Similarly, Sound Transit have unveiled talking signs that communicate with handheld devices used by blind people. It
tells the holder where he or she is -- near steps leading to a train platform, for example -- and broadcasts each location as the user approaches it with the handset scanner.
UK and Europe
Out-law reports that Anti-discrimination powers underused in UK, where all three equality commissions made no use of the enforcement powers they have at their disposal. The report's author, Rupert Howard, thinks the commissions are neglecting, but from my impression of the Disability Rights Commission, they prefer an open approachable stance instead of wielding the stick. In a ways, this is good news, the commissions are holding back on legal enforcement, but it is clearly within their mandate. That shows good restraint, and organisations people can work with.
The European Union is
ploughing 3 million Euros into a new technology project that will aim to use technology to improve the lives of elderly and disabled people by making them more independent, says a Silicon piece. Their first focus is technology that will help individuals fill out forms.
One in five New Zealanders suffer with a long-term impairment or disability. In an article: Dyson marks Deaf Awareness Week, it reports
New Zealand Sign Language is part of New Zealand's rich cultural diversity.
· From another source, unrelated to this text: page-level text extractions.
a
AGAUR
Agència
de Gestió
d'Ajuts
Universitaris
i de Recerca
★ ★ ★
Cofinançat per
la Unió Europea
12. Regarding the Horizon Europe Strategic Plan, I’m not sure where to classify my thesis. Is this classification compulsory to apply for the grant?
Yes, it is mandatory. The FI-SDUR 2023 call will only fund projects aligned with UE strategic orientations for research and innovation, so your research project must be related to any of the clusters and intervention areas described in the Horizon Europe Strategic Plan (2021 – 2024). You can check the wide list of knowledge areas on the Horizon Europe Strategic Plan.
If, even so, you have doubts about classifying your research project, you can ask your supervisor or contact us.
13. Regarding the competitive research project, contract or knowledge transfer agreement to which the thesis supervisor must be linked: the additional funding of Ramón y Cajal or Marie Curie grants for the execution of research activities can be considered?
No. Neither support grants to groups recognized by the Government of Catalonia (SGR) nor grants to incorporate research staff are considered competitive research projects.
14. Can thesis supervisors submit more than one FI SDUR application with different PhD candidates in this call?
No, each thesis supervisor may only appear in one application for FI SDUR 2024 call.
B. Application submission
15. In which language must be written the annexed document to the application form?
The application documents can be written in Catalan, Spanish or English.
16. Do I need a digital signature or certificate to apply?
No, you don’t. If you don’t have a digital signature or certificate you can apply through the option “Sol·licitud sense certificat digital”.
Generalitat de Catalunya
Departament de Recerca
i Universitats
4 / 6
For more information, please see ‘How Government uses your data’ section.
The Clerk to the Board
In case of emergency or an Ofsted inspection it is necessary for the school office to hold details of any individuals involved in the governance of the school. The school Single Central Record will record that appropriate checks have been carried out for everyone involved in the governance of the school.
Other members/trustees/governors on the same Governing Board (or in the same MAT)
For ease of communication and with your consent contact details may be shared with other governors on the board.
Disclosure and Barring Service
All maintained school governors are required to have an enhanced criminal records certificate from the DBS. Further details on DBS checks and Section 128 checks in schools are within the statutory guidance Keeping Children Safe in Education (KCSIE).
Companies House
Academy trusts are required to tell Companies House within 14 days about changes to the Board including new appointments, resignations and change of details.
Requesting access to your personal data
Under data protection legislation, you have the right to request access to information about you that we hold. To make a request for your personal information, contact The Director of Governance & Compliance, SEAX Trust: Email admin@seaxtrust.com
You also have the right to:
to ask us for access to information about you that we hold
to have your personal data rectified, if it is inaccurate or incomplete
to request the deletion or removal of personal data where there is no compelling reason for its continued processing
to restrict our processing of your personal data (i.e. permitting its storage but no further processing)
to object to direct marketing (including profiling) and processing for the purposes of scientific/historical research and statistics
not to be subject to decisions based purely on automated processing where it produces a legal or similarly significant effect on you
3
It is used by approximately 28,000 people - an estimated 7,000 of these people are Deaf.
The United Nations has added
Access to ICT for disabled people as a clause in the Convention on the Protection and Promotion of the Rights and Dignity of Persons with Disabilities. This requires countries to take appropriate measures to ensure equivalent access to people with disabilities.
The United Arab Emirates has approved a law that protects the rights of disabled people. A Gulf News report describes the law as matching
international standards, providing equal rights, opportunities and choice for people with a disability.